TASK DESCRIPTION:
One part of the entries below is wanted: the lines from the one containing "медицинскую организацию;" through the one containing "En esta ocasión". Write those out exactly and nothing else.

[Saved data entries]
:::::

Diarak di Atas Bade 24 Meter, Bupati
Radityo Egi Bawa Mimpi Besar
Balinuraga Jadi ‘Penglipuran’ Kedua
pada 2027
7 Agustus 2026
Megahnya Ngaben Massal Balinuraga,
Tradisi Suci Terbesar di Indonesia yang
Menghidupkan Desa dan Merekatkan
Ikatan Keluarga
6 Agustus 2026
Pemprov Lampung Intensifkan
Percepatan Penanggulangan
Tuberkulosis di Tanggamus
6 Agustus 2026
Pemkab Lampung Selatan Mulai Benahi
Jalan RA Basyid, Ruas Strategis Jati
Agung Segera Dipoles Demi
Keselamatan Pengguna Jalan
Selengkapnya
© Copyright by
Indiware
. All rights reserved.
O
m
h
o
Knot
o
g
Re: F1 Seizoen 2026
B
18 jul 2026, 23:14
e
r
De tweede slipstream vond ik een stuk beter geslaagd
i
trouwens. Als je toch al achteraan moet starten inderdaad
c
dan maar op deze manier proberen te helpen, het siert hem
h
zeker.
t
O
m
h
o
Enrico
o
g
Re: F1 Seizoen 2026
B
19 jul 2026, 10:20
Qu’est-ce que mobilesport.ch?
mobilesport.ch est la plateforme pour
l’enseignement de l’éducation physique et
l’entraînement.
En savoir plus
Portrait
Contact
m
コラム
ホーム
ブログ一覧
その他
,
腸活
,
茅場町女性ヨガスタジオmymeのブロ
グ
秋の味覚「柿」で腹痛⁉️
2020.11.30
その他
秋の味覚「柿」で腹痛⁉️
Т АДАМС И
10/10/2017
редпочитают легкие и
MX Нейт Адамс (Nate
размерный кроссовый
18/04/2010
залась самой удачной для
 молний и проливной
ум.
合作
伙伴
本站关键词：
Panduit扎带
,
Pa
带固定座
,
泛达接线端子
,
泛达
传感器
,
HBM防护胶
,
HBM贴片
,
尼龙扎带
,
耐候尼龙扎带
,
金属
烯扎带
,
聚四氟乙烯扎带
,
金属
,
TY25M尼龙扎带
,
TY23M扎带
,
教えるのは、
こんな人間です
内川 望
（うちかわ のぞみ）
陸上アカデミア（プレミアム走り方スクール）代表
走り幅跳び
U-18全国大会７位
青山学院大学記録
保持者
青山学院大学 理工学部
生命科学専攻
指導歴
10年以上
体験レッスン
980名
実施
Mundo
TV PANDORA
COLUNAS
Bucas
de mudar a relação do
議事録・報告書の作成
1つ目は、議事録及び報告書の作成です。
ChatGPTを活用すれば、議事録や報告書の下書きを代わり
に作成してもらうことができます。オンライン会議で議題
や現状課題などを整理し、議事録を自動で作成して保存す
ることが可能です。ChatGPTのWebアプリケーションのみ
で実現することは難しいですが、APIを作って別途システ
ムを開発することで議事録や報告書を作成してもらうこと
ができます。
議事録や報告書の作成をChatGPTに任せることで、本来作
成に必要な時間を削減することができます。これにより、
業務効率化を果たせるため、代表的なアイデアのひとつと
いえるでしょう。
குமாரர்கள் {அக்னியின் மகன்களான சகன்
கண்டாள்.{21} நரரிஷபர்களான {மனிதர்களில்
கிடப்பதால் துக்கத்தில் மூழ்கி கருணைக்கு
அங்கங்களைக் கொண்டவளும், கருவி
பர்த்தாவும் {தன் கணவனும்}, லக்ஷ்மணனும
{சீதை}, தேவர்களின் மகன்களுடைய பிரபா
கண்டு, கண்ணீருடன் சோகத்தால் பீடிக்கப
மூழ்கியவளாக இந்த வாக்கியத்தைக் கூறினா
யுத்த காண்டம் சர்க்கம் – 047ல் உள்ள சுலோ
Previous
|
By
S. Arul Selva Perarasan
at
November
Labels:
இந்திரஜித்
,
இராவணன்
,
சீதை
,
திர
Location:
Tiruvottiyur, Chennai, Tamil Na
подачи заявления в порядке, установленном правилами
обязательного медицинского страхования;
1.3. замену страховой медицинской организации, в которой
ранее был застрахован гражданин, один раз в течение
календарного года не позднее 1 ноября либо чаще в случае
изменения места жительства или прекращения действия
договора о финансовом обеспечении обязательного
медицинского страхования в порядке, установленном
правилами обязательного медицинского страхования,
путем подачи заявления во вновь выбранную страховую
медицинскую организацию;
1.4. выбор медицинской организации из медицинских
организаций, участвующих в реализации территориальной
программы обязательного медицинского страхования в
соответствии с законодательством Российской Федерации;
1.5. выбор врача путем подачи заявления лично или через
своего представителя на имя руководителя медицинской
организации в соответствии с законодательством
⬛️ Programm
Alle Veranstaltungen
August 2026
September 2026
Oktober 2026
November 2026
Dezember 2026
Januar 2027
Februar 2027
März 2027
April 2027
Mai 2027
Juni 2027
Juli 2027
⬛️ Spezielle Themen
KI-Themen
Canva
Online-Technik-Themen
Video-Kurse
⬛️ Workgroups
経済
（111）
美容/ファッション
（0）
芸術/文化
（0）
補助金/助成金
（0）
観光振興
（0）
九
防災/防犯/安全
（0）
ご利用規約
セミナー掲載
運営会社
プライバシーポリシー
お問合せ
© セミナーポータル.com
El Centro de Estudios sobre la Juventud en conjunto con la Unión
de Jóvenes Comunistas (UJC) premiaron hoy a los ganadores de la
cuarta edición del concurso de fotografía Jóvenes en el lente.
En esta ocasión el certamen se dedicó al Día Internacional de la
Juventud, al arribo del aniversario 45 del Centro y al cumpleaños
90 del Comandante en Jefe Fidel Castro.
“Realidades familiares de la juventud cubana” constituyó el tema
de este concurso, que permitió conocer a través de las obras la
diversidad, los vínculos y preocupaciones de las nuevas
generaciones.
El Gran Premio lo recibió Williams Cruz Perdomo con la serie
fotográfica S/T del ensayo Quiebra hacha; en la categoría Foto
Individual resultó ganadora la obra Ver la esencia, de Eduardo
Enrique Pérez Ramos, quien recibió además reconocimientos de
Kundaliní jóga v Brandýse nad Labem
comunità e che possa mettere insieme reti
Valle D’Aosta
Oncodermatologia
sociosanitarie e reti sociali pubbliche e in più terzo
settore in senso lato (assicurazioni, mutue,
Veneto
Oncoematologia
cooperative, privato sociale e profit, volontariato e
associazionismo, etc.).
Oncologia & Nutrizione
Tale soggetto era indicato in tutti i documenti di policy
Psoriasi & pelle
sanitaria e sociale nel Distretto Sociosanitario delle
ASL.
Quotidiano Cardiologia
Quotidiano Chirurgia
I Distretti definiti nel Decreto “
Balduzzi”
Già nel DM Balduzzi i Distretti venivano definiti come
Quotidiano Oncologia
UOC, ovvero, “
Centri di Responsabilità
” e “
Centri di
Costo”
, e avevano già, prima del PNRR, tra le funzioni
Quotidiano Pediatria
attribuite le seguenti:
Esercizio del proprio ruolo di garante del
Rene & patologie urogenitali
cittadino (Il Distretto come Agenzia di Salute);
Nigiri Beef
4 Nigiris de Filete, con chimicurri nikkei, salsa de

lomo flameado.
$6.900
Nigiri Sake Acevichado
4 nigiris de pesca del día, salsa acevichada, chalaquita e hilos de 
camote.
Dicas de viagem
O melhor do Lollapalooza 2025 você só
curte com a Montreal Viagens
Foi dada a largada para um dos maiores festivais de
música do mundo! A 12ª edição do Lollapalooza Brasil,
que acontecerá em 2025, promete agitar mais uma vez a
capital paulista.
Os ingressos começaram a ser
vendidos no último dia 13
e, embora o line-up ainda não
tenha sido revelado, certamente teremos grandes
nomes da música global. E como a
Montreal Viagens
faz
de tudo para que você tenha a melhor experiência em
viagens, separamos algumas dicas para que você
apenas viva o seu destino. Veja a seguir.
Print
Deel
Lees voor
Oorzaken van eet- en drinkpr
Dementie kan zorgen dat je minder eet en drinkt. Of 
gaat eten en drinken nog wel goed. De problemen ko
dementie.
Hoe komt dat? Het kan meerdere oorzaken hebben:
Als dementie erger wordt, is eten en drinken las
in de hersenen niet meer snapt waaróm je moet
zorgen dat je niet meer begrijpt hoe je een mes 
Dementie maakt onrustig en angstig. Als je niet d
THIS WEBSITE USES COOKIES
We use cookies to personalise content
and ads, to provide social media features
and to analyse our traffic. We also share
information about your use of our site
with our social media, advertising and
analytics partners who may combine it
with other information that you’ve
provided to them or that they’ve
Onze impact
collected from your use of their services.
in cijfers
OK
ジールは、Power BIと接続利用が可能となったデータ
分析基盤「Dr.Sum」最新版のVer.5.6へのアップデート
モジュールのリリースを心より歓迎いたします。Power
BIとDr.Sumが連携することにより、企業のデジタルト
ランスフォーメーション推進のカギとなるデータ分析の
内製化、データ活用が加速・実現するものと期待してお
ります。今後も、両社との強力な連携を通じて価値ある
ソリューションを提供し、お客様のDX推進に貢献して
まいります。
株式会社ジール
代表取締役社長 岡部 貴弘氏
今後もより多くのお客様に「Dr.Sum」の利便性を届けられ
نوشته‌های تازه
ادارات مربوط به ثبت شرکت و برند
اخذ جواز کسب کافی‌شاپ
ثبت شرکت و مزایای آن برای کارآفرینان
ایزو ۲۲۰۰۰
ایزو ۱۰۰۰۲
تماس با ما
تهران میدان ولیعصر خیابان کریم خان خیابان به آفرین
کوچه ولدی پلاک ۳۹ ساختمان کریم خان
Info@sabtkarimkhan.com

:::::

PROBLEM SOLUTION:
медицинскую организацию;
1.4. выбор медицинской организации из медицинских
организаций, участвующих в реализации территориальной
программы обязательного медицинского страхования в
соответствии с законодательством Российской Федерации;
1.5. выбор врача путем подачи заявления лично или через
своего представителя на имя руководителя медицинской
организации в соответствии с законодательством
⬛️ Programm
Alle Veranstaltungen
August 2026
September 2026
Oktober 2026
November 2026
Dezember 2026
Januar 2027
Februar 2027
März 2027
April 2027
Mai 2027
Juni 2027
Juli 2027
⬛️ Spezielle Themen
KI-Themen
Canva
Online-Technik-Themen
Video-Kurse
⬛️ Workgroups
経済
（111）
美容/ファッション
（0）
芸術/文化
（0）
補助金/助成金
（0）
観光振興
（0）
九
防災/防犯/安全
（0）
ご利用規約
セミナー掲載
運営会社
プライバシーポリシー
お問合せ
© セミナーポータル.com
El Centro de Estudios sobre la Juventud en conjunto con la Unión
de Jóvenes Comunistas (UJC) premiaron hoy a los ganadores de la
cuarta edición del concurso de fotografía Jóvenes en el lente.
En esta ocasión el certamen se dedicó al Día Internacional de la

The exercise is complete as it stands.